E El problema con que se topan los gobiernos a la hora de regular a Facebook es que la creación de Mark Zuckerberg se autodefine como una plataforma, una especie de ágora donde se difunden o intercambian mensajes o informaciones.

Ese astuto modelo de negocio le permite esquivar las leyes y regulaciones que rigen en el caso de los medios tradicionales y mirar siempre para otro lado cuando se publican allí cosas manifiestamente ilegales.

Como señalan sus críticos, es el mismo modelo que le sirve también a Uber para argumentar que se limita a prestar servicios de intermediación pero no es una empresa de taxis.
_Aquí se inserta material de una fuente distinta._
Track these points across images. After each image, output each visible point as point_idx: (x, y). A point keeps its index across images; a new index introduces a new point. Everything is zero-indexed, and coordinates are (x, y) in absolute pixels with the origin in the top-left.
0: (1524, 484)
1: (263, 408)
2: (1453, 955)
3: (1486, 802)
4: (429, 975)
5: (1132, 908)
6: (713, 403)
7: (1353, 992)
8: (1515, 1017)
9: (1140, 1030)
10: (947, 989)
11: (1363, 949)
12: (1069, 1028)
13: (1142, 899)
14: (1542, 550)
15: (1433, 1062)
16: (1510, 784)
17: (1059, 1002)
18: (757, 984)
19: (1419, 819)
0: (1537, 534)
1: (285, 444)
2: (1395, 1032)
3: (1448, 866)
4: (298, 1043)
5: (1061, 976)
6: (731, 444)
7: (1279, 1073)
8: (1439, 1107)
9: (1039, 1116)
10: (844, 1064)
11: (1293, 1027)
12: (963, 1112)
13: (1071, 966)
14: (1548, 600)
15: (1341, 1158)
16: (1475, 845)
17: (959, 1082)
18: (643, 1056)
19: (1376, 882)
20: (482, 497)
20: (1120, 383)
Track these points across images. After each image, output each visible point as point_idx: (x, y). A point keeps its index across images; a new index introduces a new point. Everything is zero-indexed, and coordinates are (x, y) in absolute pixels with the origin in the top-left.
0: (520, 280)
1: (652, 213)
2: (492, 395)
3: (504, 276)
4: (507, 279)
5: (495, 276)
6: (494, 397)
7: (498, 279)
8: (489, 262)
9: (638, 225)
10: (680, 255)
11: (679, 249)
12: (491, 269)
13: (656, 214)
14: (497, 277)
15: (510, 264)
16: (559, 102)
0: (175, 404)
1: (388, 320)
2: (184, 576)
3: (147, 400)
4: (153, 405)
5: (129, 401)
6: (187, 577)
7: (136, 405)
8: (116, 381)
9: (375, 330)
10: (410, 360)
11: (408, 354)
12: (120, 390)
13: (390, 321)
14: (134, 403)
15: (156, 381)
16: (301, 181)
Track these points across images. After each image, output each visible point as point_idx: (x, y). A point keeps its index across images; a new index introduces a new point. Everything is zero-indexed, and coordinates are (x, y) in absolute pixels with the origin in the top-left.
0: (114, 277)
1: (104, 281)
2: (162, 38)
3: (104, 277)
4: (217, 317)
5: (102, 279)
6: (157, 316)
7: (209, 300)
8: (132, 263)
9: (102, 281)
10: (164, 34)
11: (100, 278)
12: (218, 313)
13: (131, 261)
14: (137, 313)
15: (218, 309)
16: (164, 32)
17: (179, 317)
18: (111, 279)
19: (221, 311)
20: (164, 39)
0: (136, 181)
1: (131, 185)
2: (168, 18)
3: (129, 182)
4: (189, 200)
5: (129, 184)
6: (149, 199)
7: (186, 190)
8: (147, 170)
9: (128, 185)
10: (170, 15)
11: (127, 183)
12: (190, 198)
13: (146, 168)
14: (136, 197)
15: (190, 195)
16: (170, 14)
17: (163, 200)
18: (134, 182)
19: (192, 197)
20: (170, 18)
Va siendo hora de que los Parlamentos tomen cartas en el asunto y decidan que la irresponsabilidad que caracteriza a Facebook, unida a su poder casi absoluto para disponer de los datos de sus usuarios, no puede continuar impunemente.

Sobre todo después de que saliese a la luz que millones de esos datos personales acabaron en una empresa privada, que los utilizó, entre otras cosas, para influir políticamente.

A algunos les recuerda lo ocurrido en 2013 cuando todos nos enteramos, gracias al chivatazo de Edward Snowden, de que la Agencia Nacional de Seguridad de Estados Unidos se había dedicado a recoger todo tipo de datos de los ciudadanos.

Entonces se exigió con toda la razón del mundo que el Estado dejase de hacer de Gran Hermano. Hoy se reclama que se siga el camino inverso: es decir que sea el Estado el que ponga coto a esas empresas tecnológicas privadas que abusan de su poder casi omnímodo.

Aunque al mismo tiempo deben entender los ciudadanos que son ellos mismos quienes de modo muchas veces inconsciente o despreocupado contribuyen a ese poder revelándolo todo sobre sus personas.

¿Qué más me da que lo sepan todo sobre mi si no tengo nada que ocultar?, parecen pensar muchos. Que pregunten a los ciudadanos chinos, sometidos al control de un Estado que no admite disidencias y que podría ser también nuestro futuro de seguirse como hasta ahora.